According to a study of allotments near Brighton, Beth Nicholls found that most allotmenteers use few or no chemicals.
According to the same researcher many allotmenteers produce around 20 tons of food per hectare, against the 8 and 3.5 produced on farms growing wheat and oilseed rape respectively.
Allotmenteers are responsible for almost no food miles, zero packaging and almost no chemicals.
Research shows that allotment soils are healthier than farm soils, with more worms and higher organic carbon content, thereby combating climate change.
A study in the Netherlands found that allotmenteers tend to be healthier than neighbours without allotments, particularly in old age.
All the above data came from chapter 19 (the future of farming) in Dave Goulson’s new book.
I have to say, that if you want to brief yourself fully on the decline of insects, the causes of extinctions, the cost of chemical intensive agriculture and some ideas for the future this is a good place to start. What’s painfully clear is that apart from the Green Party, the main UK political parties have no sensible plans for saving the earth. Too in hock to powerful interests and too frightened to appear the least bit radical, their policy amounts to handing out fiddles (especially to friends) while Rome burns.
On the other hand when we went up to open the greenhouse and the polytunnel this morning I was thinking about the image of gardeners and allotmenteers as being elderly and inherently conservative muddlers. When I looked around at ours and our neighbours’ allotments today I could see that although we’re probably the oldest by far, we’ve grown old on environmental protests and self sufficient allotmenteering. It’s easy to judge books by their covers but in the case of the new wave of allotmenteers; governments and politicians would do well to remember that we are powerful, creative, skilled and extremely well informed on environmental issues. Some of us, being old, have campaigning time on our hands. Of course the government will be trying to drive a wedge between the young and the old by characterising us as greedy pensioners. Just for the record we live on our state pensions and I have a small church pension. Madame was not allowed to join a pension scheme because part timers (overwhelmingly women) were locked out – in her case for 25 years! We’re not rich – period!

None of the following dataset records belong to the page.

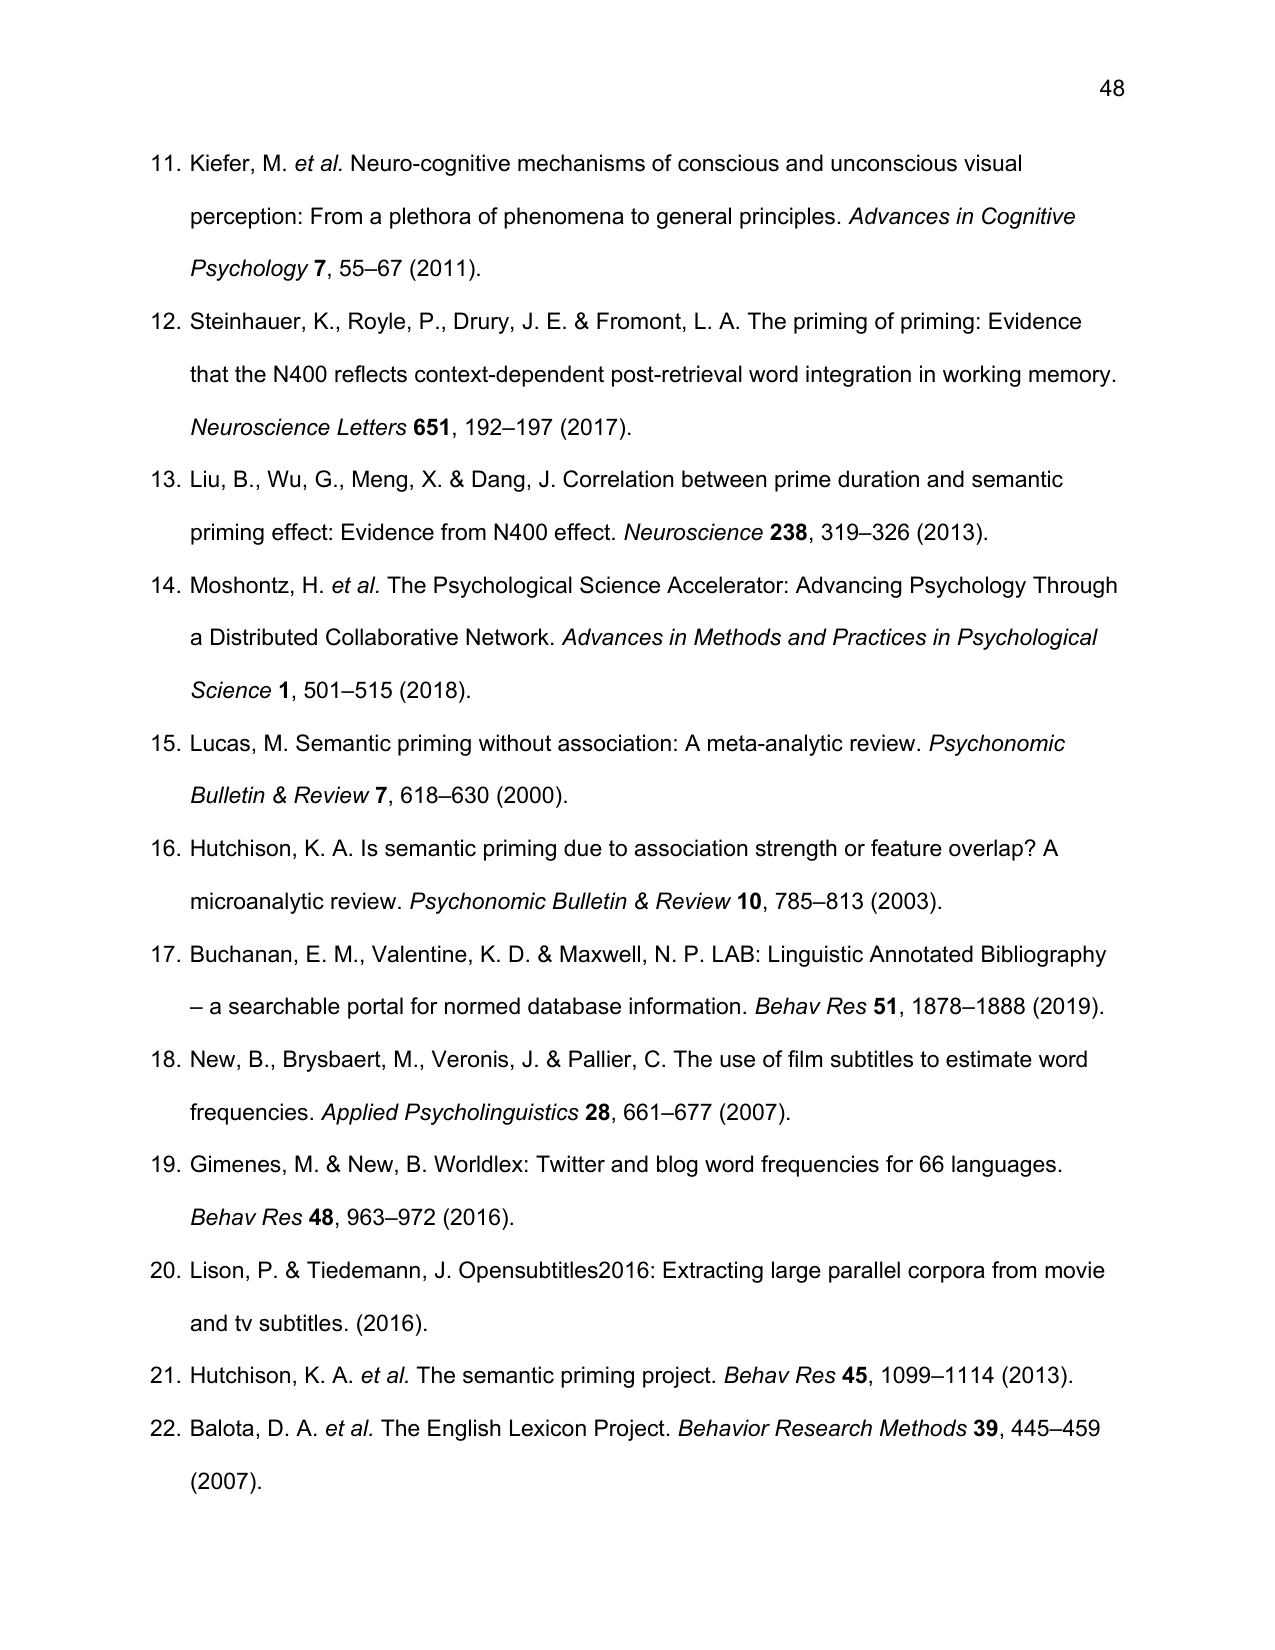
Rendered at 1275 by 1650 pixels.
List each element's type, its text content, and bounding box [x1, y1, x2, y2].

text 15. Lucas, M. Semantic priming without association: A meta-analytic review. Psychonomic Bulletin & Review 7, 618–630 (2000). [150, 730, 1125, 809]
text 21. Hutchison, K. A. et al. The semantic priming project. Behav Res 45, 1099–1114 (2013). [150, 1362, 1125, 1389]
text 16. Hutchison, K. A. Is semantic priming due to association strength or feature overlap? A microanalytic review. Psychonomic Bulletin & Review 10, 785–813 (2003). [150, 835, 1125, 914]
text 19. Gimenes, M. & New, B. Worldlex: Twitter and blog word frequencies for 66 languages. Behav Res 48, 963–972 (2016). [150, 1151, 1125, 1231]
text 20. Lison, P. & Tiedemann, J. Opensubtitles2016: Extracting large parallel corpora from movie and tv subtitles. (2016). [150, 1257, 1125, 1336]
text 13. Liu, B., Wu, G., Meng, X. & Dang, J. Correlation between prime duration and semantic priming effect: Evidence from N400 effect. Neuroscience 238, 319–326 (2013). [150, 466, 1125, 545]
text 18. New, B., Brysbaert, M., Veronis, J. & Pallier, C. The use of film subtitles to estimate word frequencies. Applied Psycholinguistics 28, 661–677 (2007). [150, 1046, 1125, 1125]
text 14. Moshontz, H. et al. The Psychological Science Accelerator: Advancing Psychology Through a Distributed Collaborative Network. Advances in Methods and Practices in Psychological Science 1, 501–515 (2018). [150, 572, 1125, 703]
text 17. Buchanan, E. M., Valentine, K. D. & Maxwell, N. P. LAB: Linguistic Annotated Bibliography – a searchable portal for normed database information. Behav Res 51, 1878–1888 (2019). [150, 941, 1125, 1020]
text 11. Kiefer, M. et al. Neuro-cognitive mechanisms of conscious and unconscious visual perception: From a plethora of phenomena to general principles. Advances in Cognitive Psychology 7, 55–67 (2011). [150, 150, 1125, 282]
text 22. Balota, D. A. et al. The English Lexicon Project. Behavior Research Methods 39, 445–459 (2007). [150, 1415, 1125, 1494]
text 12. Steinhauer, K., Royle, P., Drury, J. E. & Fromont, L. A. The priming of priming: Evidence that the N400 reflects context-dependent post-retrieval word integration in working memory. Neuroscience Letters 651, 192–197 (2017). [150, 308, 1125, 440]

So this morning, and with the book in my mind, I looked around the allotment, thinking what a challenge it presents to the intensive agrochemical model and filled with the knowledge that this 200 square yards is just one piece in an emerging campaign with justice at its core and with no less an aim than saving the earth from the economic strip miners. I’m a bit old to be an eco warrior, but I’ll sure as hell give it a go.